Assignment — Each line from the one that contains "background: #e4e4e4;" through the end of the entries should be repeated exactly, with nothing added.

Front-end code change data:
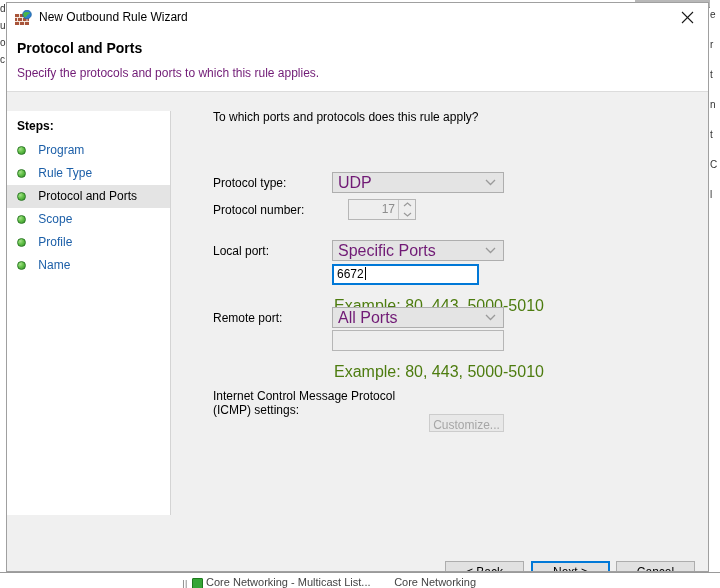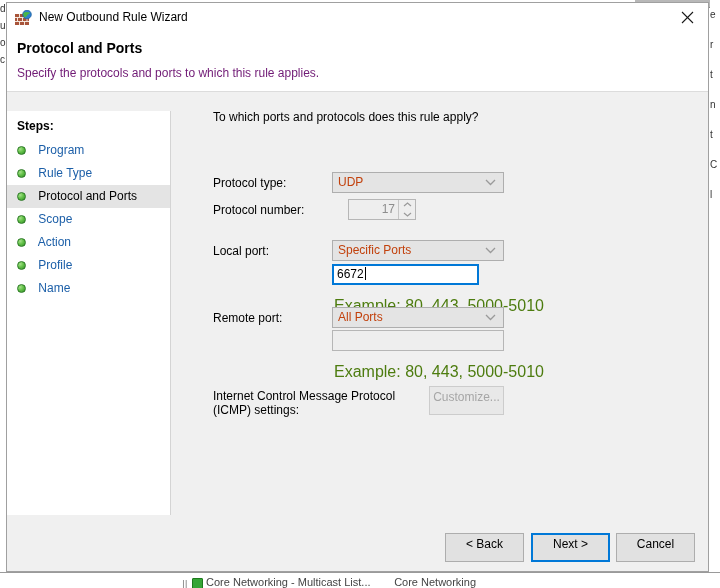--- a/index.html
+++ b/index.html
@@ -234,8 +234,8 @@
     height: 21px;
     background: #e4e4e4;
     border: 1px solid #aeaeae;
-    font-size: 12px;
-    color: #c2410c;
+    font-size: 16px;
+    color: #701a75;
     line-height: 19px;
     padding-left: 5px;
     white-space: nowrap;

Exercise output —
     background: #e4e4e4;
     border: 1px solid #aeaeae;
-    font-size: 12px;
-    color: #c2410c;
+    font-size: 16px;
+    color: #701a75;
     line-height: 19px;
     padding-left: 5px;
     white-space: nowrap;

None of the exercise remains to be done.